O pensamento afro-latino-americano tem uma grande dívida com a pensadora e ativista brasileira Sueli Carneiro. Ao longo de quase cinco décadas de escrita acadêmica e jornalística, ela educou o mundo acadêmico e o público em geral sobre questões feministas e raciais, contribuindo, como poucas pessoas, para desconstruir a ocidentalidade do pensamento latino-americano. Seu trabalho revelou a miragem de um mundo cunhado por um universalismo abstrato e uma organização social hierárquica e binária de gênero e raça assentada na violência sexual colonial.
Sueli Carneiro foi uma das primeiras a argumentar que, se o feminismo queria emancipar todas as mulheres, incluindo a experiência das mulheres negras, deveria enfrentar todas as formas de opressão, não apenas aquelas baseadas no gênero, como um eixo de opressão separado da raça e da classe. Aprendemos com suas reflexões que, em sociedades simultaneamente multirraciais, multiculturais e racistas, como é o caso das sociedades latino-americanas, o racismo determina suas hierarquias de gênero. Hoje, parece-nos evidente que tanto a raça quanto a classe devem fazer parte dos estudos de gênero e das lutas feministas. No entanto, há 40 anos, esse reconhecimento não existia e a conquista dessa consciência no Brasil, no restante da América Latina e no campo dos estudos latino-americanos foi o resultado de estudos, como os iniciados por Sueli Carneiro, e de longas lutas, como a sua.

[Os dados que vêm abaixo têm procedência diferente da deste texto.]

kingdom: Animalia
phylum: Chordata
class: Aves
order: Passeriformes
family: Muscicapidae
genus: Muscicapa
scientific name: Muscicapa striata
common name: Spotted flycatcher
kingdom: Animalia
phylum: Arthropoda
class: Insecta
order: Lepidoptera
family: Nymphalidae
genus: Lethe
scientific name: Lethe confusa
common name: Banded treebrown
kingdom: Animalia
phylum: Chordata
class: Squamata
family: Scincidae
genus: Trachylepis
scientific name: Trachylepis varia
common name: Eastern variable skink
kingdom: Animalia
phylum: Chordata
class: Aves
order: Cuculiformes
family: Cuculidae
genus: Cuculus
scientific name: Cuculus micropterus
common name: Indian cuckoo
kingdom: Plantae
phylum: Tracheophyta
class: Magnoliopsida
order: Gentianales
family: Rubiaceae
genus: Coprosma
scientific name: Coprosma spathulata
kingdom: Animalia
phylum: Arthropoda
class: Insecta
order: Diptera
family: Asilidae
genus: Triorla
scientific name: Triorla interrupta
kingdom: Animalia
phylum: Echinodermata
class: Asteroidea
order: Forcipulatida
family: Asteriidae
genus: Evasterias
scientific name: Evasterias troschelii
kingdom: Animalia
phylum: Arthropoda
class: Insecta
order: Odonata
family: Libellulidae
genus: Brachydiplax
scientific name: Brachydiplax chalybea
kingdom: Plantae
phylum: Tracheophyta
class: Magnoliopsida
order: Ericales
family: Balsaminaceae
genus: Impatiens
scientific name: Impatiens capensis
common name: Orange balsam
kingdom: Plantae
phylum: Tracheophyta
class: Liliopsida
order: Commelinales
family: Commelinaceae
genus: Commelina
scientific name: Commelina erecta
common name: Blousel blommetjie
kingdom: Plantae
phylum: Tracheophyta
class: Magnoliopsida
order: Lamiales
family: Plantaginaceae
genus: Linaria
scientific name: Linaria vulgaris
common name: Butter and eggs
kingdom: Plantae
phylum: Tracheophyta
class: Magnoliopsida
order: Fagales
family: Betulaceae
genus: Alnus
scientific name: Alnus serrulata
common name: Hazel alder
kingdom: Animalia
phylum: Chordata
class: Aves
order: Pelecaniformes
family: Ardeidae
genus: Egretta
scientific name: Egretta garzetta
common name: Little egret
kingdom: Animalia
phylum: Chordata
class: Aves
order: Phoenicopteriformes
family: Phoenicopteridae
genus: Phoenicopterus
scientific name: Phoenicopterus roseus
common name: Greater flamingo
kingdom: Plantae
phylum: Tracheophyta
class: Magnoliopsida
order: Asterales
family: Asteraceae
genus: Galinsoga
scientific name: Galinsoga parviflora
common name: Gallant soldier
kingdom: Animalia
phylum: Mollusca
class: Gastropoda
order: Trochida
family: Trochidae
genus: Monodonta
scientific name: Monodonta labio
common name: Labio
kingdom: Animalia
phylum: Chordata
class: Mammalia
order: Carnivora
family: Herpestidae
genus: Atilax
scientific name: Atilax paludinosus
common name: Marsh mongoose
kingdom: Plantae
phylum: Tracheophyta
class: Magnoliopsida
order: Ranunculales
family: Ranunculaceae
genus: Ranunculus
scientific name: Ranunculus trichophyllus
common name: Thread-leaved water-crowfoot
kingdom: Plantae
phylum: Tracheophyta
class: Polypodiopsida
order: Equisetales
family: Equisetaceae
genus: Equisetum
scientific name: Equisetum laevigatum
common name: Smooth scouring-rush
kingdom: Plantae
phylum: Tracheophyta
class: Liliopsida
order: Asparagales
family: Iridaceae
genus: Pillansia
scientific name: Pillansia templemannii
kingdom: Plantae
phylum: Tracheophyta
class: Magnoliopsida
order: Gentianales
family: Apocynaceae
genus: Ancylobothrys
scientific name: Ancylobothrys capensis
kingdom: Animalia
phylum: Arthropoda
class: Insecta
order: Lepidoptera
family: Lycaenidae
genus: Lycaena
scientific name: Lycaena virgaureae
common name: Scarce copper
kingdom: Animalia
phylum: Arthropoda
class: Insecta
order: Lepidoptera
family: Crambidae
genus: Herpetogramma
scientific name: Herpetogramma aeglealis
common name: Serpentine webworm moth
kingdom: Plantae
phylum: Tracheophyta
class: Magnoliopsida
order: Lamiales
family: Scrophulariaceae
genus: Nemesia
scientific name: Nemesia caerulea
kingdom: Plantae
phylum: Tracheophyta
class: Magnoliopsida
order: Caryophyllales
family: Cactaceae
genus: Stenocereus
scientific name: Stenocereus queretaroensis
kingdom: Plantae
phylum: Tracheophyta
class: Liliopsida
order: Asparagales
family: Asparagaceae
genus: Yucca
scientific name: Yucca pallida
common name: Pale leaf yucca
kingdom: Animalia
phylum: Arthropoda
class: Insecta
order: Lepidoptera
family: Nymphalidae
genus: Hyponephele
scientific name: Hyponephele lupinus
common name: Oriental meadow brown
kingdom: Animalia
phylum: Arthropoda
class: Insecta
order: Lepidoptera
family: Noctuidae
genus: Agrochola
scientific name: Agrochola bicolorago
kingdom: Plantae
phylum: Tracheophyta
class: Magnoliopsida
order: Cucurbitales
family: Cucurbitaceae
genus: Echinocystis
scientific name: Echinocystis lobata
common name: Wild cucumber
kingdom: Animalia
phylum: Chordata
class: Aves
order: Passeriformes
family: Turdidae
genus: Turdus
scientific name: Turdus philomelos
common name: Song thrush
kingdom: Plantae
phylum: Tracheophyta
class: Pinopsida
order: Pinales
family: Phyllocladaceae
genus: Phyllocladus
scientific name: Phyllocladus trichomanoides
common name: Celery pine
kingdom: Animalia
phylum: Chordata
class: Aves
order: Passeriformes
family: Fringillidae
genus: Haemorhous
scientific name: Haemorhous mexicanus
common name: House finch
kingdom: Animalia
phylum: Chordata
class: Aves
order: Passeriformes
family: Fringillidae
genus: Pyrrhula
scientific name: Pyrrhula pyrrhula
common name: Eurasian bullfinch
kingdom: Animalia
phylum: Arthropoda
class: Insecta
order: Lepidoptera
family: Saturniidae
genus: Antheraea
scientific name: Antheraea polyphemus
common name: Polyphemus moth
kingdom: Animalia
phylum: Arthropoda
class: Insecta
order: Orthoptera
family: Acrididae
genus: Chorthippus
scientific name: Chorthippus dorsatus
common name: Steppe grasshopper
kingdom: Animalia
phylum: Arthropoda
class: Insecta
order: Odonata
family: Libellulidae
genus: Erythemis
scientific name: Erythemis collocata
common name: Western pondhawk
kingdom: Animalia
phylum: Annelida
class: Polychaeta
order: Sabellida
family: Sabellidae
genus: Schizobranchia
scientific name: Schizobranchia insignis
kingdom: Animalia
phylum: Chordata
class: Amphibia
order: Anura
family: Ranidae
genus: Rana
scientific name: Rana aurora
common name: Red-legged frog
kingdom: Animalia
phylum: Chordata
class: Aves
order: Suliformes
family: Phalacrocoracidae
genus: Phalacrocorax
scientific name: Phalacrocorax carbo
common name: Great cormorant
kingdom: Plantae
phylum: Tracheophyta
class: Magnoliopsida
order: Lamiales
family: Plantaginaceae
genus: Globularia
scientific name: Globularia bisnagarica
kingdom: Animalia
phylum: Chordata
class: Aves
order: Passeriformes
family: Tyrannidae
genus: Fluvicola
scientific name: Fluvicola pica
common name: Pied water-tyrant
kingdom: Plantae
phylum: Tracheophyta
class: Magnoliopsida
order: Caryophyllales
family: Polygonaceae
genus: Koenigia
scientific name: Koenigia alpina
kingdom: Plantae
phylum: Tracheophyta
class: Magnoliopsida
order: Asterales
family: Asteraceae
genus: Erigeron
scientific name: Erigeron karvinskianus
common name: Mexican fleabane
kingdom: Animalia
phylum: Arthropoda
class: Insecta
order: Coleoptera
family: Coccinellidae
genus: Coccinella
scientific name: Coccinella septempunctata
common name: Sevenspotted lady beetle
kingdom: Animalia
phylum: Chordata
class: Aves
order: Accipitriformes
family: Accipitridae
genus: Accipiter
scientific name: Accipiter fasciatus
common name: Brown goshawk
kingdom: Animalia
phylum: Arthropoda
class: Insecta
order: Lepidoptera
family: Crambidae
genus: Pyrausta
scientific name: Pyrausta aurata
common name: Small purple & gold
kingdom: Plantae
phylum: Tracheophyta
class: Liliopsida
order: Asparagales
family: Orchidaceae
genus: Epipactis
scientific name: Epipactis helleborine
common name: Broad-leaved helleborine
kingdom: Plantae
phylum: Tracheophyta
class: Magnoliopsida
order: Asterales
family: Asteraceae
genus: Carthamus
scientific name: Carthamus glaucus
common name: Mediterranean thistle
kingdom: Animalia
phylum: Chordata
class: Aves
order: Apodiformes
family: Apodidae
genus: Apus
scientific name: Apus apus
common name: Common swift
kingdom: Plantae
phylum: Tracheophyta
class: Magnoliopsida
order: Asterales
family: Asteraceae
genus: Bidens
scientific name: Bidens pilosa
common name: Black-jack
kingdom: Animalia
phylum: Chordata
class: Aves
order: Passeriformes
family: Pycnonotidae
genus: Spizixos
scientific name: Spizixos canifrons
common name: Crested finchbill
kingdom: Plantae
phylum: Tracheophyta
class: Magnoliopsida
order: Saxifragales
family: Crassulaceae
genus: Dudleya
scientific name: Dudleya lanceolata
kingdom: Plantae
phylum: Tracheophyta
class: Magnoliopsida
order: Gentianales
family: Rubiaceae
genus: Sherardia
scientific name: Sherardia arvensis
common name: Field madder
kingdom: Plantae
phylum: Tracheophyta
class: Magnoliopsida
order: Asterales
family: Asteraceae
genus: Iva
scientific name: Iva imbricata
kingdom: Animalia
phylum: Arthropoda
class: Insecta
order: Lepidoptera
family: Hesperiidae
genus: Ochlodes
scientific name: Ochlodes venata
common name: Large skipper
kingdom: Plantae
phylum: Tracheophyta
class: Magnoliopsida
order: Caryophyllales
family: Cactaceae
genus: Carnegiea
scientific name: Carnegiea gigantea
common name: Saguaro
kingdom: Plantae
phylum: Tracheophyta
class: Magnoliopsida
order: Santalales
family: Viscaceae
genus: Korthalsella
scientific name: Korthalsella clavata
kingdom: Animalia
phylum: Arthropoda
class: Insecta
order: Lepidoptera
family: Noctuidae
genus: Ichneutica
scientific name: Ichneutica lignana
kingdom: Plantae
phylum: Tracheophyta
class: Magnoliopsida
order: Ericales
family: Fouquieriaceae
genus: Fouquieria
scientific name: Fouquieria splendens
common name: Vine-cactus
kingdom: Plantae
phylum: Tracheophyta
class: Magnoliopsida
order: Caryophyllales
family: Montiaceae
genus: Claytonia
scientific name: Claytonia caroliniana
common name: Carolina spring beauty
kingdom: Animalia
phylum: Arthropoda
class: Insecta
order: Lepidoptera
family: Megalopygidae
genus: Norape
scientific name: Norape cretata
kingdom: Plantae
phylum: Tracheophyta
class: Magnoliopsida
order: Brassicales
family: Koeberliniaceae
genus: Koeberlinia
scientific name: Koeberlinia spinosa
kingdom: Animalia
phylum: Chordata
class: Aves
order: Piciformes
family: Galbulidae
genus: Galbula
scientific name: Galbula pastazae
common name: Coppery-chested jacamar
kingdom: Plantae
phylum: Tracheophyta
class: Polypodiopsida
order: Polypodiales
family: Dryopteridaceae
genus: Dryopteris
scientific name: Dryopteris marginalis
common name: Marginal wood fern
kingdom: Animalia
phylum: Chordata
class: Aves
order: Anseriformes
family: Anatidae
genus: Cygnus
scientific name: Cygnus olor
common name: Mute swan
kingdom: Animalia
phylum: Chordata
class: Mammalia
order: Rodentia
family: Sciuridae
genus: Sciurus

A pensadora atua politicamente desde a década de 1990, com o objetivo de desenvolver uma perspectiva internacionalista para as lutas do movimento de mulheres negras e de fortalecer sua participação nos fóruns internacionais em que são definidas as políticas públicas para o mundo e a "inserção dos povos do terceiro mundo no terceiro milênio”. Um dos marcos históricos dessa luta foi a criação do Dia da Mulher Negra Latino-Americana e Caribenha. A partir de abordagens como as suas, as mulheres negras latino-americanas puderam afirmar essa nova identidade política e essa nova subjetividade, que resultam da apropriação da condição particular de serem simultaneamente mulheres e negras. Da mesma forma, enriqueceram e potencializaram a cena e a agenda políticas com bandeiras de luta que articulam reivindicações historicamente formuladas separadamente pelos movimentos negros e de mulheres. Em suas palavras, “promoveram a feminização do movimento negro e o enegrecimento do movimento feminista”.
Outra das grandes contribuições de Sueli Carneiro para o pensamento afro-latino-americano vem de sua proposta de utilizar o termo “afrodescendente” como uma palavra com forte conotação reivindicativa, social, cultural e política, capaz de gerar coesão e identidade política comum. Essa proposta, apresentada inicialmente em 1996 na Oficina sobre etnicidade e identidade, realizada no IV congresso afro-brasileiro de ciências sociais, foi reconhecida na Conferência regional das Américas, realizada em Santiago do Chile em 2000, e definitivamente incorporada na III conferência mundial contra o racismo, discriminação racial, xenofobia e intolerância correlata, realizada em Durban, na África do Sul, em 2001.
Lida por ativistas e acadêmicos, sua obra dialoga não apenas com as ciências sociais, mas com o direito brasileiro e regional, configurando o racismo como uma violação dos direitos humanos. Esse entendimento se disseminou em nível institucional na Conferência de Durban de 2001, na qual os Estados foram chamados a adotar políticas para eliminar a desigualdade racial e de gênero, a fim de cumprir os objetivos de suas políticas universalistas.